Samuel Johnson: El patriota y otros ensayos

sábado 06 de noviembre de 2010, 20:07h
Samuel Johnson: El patriota y otros ensayos. Traducción de Ana María Nuño y Mariano José Vázquez Alonso. El Buey Mudo. Madrid, 2010. 240 páginas. 17,50 €
El Patriota y otros ensayos, de reciente publicación, acerca por fin a los lectores españoles la obra de Samuel Johnson (1709-1784), el segundo autor más referenciado de lengua inglesa solo por detrás de Shakespeare. Johnson es un tory atípico, que lo mismo defiende la necesidad del uso de la fuerza por parte del Estado, que critica la guerra de las Malvinas contra España por “imperialista”. Reúne, en suma, una personalidad compleja y fascinante, independiente y sustentada en un pensamiento libre que no se encuadra en ningún grupo político, y que le permitió anteponer la defensa de sus propias ideas por encima del stablishment de la época, algo que se hizo patente en sus proyectos editoriales The Rambler, The Adventurer y The Idler, y que también está muy presente en todos sus escritos.

El libro constituye una pieza que va mucho más allá del propagandismo político que puede sugerir el título. En efecto, El Patriota, el primero de los escritos, fue un alegato político empleado para influir en las elecciones de 1774, y contiene pensamientos de gran calado y plena actualidad: “Patriota es el hombre cuya conducta pública está sometida a un principio único: el amor a su país, no alberga esperanzas o temores personales ni aguarda favores o agravio, sino que todo lo somete al interés común”, pero también encontramos ensayos de todo tipo, de profundidad moral y pedagógica, e incluso satíricos, como en el divertidísimo ensayo El oficio de escribir.

Además de su amplia variedad de estilos, la obra de Johnson contiene lecciones valiosas que no se deben pasar por alto.
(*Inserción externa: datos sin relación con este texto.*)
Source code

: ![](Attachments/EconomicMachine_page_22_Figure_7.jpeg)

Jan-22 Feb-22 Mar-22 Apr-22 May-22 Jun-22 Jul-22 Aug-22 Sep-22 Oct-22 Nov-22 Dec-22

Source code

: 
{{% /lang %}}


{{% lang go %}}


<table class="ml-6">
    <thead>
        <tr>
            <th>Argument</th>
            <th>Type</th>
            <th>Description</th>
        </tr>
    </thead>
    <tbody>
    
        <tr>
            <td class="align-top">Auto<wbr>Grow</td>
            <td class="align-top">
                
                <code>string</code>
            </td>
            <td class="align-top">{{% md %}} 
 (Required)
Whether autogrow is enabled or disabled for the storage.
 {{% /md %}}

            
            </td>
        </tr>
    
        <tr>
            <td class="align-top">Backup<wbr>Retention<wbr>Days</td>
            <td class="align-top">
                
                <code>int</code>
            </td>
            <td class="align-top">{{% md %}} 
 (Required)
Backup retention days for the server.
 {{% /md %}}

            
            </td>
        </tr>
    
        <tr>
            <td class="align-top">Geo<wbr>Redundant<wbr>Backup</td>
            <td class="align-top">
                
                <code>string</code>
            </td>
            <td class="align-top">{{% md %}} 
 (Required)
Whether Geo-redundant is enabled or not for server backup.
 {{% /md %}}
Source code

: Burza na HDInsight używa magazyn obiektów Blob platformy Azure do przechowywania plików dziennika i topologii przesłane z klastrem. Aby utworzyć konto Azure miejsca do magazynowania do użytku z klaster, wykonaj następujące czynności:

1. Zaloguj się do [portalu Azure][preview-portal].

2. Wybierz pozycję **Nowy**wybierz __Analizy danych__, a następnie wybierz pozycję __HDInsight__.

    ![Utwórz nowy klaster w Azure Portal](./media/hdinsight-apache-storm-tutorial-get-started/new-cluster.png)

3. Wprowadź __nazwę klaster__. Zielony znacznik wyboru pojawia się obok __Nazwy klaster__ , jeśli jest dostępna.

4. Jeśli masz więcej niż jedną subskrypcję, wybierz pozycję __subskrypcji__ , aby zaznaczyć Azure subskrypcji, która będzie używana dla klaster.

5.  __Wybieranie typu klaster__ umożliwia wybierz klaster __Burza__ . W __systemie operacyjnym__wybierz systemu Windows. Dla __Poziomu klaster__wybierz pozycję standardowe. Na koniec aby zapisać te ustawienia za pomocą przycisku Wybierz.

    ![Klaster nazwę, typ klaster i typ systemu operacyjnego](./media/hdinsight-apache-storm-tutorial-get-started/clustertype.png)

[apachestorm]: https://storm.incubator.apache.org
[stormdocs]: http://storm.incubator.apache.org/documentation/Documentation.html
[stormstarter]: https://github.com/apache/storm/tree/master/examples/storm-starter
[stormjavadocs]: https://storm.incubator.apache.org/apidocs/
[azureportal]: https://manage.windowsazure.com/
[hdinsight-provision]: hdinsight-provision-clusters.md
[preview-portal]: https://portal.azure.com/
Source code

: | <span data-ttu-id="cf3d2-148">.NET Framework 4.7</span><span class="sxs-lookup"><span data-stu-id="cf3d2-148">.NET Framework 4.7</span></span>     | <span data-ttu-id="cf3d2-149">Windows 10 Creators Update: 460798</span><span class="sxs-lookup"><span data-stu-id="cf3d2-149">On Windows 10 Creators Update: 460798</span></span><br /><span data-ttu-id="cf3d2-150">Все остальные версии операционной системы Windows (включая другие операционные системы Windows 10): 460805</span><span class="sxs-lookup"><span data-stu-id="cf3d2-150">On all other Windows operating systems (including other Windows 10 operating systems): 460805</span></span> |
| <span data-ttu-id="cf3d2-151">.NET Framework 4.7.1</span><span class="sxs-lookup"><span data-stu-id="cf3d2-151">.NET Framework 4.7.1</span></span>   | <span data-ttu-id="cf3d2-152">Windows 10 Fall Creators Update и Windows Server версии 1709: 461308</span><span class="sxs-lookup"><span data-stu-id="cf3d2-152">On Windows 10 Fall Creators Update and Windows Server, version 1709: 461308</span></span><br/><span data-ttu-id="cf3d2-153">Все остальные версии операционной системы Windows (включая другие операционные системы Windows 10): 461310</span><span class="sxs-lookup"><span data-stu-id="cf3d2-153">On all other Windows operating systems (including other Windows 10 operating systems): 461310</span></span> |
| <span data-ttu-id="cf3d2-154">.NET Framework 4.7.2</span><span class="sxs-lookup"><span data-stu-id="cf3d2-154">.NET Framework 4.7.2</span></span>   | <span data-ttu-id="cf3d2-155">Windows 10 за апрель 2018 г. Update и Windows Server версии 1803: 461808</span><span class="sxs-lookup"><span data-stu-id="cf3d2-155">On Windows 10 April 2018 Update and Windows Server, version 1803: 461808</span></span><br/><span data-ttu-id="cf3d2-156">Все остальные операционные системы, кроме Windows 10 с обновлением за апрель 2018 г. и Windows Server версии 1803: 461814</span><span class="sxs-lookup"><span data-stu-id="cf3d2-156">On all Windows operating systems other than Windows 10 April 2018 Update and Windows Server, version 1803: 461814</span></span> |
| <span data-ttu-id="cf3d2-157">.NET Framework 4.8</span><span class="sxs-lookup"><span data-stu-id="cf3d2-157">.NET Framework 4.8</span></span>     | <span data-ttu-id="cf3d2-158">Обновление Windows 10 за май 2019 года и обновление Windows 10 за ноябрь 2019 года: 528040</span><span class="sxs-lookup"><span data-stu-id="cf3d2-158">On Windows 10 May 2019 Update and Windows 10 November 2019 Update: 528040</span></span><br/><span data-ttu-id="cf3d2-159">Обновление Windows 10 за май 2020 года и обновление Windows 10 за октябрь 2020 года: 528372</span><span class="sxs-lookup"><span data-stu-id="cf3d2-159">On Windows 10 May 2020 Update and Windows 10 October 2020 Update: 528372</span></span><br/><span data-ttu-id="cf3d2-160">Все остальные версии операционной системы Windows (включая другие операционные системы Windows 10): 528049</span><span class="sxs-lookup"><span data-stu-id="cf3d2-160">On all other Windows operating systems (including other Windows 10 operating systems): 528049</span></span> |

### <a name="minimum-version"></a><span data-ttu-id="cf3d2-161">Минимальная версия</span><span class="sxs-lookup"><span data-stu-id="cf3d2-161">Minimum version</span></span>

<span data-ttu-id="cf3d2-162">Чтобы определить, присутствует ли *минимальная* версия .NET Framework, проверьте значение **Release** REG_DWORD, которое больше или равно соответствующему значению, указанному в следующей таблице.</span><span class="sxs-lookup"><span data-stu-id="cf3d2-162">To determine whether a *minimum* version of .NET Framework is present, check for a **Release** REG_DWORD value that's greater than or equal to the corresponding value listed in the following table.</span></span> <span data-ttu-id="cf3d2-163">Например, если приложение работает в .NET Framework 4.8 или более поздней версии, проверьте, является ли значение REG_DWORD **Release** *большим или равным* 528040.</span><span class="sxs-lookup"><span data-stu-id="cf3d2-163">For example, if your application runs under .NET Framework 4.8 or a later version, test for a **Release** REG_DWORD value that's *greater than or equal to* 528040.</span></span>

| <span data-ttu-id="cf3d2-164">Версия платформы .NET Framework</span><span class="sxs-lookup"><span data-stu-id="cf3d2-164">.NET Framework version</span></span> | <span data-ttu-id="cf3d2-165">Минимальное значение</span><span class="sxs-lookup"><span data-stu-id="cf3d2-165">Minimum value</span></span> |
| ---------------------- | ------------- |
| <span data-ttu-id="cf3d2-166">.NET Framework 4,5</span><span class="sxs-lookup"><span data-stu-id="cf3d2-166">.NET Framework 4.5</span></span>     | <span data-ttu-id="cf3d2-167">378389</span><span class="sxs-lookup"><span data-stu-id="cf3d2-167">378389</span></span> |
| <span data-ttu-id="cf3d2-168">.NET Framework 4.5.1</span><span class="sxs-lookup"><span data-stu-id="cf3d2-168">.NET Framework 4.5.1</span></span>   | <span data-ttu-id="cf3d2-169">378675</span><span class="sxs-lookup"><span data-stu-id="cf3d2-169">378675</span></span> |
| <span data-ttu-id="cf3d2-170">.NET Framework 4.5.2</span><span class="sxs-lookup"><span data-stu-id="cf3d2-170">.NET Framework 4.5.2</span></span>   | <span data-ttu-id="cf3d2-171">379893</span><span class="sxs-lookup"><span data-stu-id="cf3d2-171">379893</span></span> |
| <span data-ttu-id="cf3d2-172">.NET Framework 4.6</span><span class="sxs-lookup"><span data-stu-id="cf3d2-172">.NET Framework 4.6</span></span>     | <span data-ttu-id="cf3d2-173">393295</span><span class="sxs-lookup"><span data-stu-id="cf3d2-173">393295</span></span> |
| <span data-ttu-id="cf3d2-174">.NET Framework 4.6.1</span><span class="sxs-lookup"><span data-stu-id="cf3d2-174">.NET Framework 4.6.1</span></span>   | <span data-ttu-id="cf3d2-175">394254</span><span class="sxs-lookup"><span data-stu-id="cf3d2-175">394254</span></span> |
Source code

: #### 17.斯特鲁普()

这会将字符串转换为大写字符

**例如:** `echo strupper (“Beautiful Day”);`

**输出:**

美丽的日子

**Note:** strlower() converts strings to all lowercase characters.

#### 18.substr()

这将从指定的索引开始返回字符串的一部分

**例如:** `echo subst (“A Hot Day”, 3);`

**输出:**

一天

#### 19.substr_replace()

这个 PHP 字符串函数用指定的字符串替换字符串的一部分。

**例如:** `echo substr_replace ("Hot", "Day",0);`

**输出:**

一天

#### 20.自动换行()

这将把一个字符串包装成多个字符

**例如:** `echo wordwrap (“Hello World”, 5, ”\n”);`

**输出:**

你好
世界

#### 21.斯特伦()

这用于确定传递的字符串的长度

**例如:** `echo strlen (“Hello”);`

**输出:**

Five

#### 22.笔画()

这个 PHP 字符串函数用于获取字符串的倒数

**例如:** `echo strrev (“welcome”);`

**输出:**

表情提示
Así por ejemplo, advierte sobre la incertidumbre del futuro, la fugacidad de la vida (“No hay que perder de vista la muerte porque así nunca tendrás pensamientos innobles o ansiarás desmedidamente cosa alguna”); su pensamiento se nutre de sus hondas raíces religiosas, pero a pesar de su devoto anglicanismo, Johnson supo ser lo bastante comedido como para abogar por la defensa de los derechos civiles, como su alegato por la libertad religiosa de los habitantes francófonos del Québec.

Consejos que a Johnson, a pesar de su gran prolijidad bibliográfica y pese a haber sido el autor del famoso Diccionario de la lengua inglesa, no le condujeron a la fama o a la riqueza; mal pagado por sus escritos, sobrevivió de mecenas y ayudas durante mucho tiempo, pero su mayor reto y preocupación fueron sus obras y atesoró experiencia y conocimientos como pocos maestros de la literatura. A él se le atribuye la frase “los diccionarios son como los relojes: el peor es mejor que ninguno, pero del mejor uno no puede esperar que sea del todo preciso”, a pesar de que su Diccionario era de tal calidad que ha sido el manual de referencia fundamental durante más de dos siglos. Tal vez el verdadero triunfo sea ése, que dos siglos y medio después de su muerte, su obra siga tan viva y llegue a hasta sus lectores españoles; y es que, como dijo una vez, “el éxito en la vida consiste en seguir siempre adelante”.